In the current study, the predictive ability of PRISM III, PIM3, and PELOD-2 models were evaluated in the MICUs/SICUs. The mean scores of PRISM III, PIM3, and PELOD-2 were significantly higher in nonsurvivors compared with survivors (P < 0.001, P < 0.001, and P < 0.001, respectively). Also, analysis of AUCs showed that both PIM3 and PELOD-2 were good at discriminating survivors and nonsurvivors (AUC = 0.824, P < 0.001 and AUC = 0.803, P < 0.001, respectively), and discrimination power of PRISM III was moderate (AUC = 0.773, P = 0.001). The Hosmer-Lemeshow chi-square test showed a good calibration for PRISM III, PIM3, and PELOD-2 scores (χ2 = 4.73, P = 0.79; χ2 = 3.08, P = 0.93; and χ2 = 5.01, P = 0.66, respectively). It indicated the good performance of these three scoring models in the pediatric population. Also, the survivors were significantly older than nonsurvivors (P < 0.001).
The optimal cutoff point based on the Youden index was 11.5, 2.71, and 10.5 for PRISM III, PIM3, and PELOD-2, respectively. The optimal cutoff point for PRISM III was 5.5, 7, 7.5, and 8 in four studies, with a sensitivity range of 68% - 83% and a specificity range of 82% - 87.5% (
19-
22). The cutoff point reported in other studies were lower than those of the current study, but the sensitivities and specificities were similar to those of the present study. The optimal cutoff point for PIM3 and PELOD-2 was not reported in other studies.
Findings of several studies were consistent with those of the current study indicating that lower scores of PRISM III, PIM3, and PELOD-2 were significantly associated with a higher mortality rate (
23-
26).
Inconsistent with the current study findings, several studies noted the good performance of the three predictive models in terms of discrimination and calibration power. Goncalves et al. (
11) in a study compared PRISM III and PELOD-2 for the prediction of mortality in a PICU in a Portuguese population. A total of 556 patients consecutively admitted to PICU, with the mean age of 65 months (range: one month to 17 years), the male to female ratio of 1:5, and the median PICU LOS of three days were enrolled in their study. Both models had good discrimination; the AUC for the PRISM III was 0.92 and for the PELOD-2 was 0.94. The calibration power was good just for PRISM III (PRISM III: χ
2 = 3.820, P = 0.282; PELOD-2: χ
2 = 9.576, P = 0.022). Unlike the current study findings, they concluded that the PELOD-2 needs recalibration to be a more reliable predictor.
Straney et al. (
15) in an international, multicenter, prospective cohort study evaluated the predictive ability of PIM3 for mortality risk among children admitted to an ICU. Sixty ICUs admitting pediatrics in Australia, New Zealand, Ireland, and the United Kingdom were selected. A total of 53,112 children, under 18 years old, admitted to ICU from 2010 to 2011 were enrolled in their study. Children who transferred to another ICU were not included. The PIM3 model discriminated well (AUC, 0.88, 0.88 - 0.89); however, the performance of the model in Australia and New Zealand was superior to those of the United Kingdom and Ireland (AUC 0.91, 95% CI: 0.90 - 0.93 and 0.85, 95% CI: 0.84 - 0.86, respectively).
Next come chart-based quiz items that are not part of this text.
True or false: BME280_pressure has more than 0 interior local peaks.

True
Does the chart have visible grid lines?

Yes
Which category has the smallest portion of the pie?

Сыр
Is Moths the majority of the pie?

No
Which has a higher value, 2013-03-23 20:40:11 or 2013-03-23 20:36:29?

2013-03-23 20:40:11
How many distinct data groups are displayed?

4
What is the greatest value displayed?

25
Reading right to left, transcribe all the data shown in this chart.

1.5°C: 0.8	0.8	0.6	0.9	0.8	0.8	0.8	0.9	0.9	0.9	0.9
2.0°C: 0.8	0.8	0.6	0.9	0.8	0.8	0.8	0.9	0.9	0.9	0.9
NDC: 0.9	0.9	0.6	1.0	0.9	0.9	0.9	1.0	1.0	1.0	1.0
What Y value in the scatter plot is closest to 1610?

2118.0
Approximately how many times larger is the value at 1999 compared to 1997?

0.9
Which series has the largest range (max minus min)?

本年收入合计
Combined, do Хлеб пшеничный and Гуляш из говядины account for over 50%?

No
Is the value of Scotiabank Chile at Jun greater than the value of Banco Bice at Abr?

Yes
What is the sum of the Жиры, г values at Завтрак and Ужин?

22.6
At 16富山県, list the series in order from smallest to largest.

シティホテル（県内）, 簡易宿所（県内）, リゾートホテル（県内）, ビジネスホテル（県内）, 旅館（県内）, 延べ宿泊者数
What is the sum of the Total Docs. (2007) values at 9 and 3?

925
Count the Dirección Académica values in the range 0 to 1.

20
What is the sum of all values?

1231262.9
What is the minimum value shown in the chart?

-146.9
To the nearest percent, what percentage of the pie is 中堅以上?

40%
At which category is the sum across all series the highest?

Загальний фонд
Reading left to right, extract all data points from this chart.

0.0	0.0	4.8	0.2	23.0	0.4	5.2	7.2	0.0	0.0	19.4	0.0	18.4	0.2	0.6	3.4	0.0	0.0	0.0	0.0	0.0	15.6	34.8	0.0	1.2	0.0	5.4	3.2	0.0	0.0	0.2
In the current study, the age was a predictor of mortality as survivors were significantly older than nonsurvivors (P < 0.001). Unlike to the current study findings, the result of the retrospective study by Campbell et al. (
23) on 83 children aged 1 to 18 years showed that the important predictors for mortality were the younger age at the time of injury, higher PRISM III score, and lower GCS score. The overall mortality rate in the present study was 17.8%, which was 3.9% and 28.7% in the studies by Wolfler et al. (
27) and Qureshi et al. respectively (
12).
By increasing the potential use of the scoring models through education, and standardization of assessments across different ICUs, and customizing an appropriate model, it is hoped that the role of predictive models is maintained in clinical practices and research in the future (
28,
29). There are several limitations to the current study that should be addressed in further research: the first was the substantial influence of sample size on model calibration. The second was different contexts (case mix), quality of care, and policies that might cause bias. Ethical considerations were considered in the study.
5.1. Conclusions
The performance of the three predictive models was good. In terms of discrimination power, the performance of PIM3 and PELOD-2 was slightly better than that of the PRISM III. Further recalibration of predictive models in different contexts, multicenter studies, on larger sample sizes would enable the generalizability of the most validated ICU scoring systems.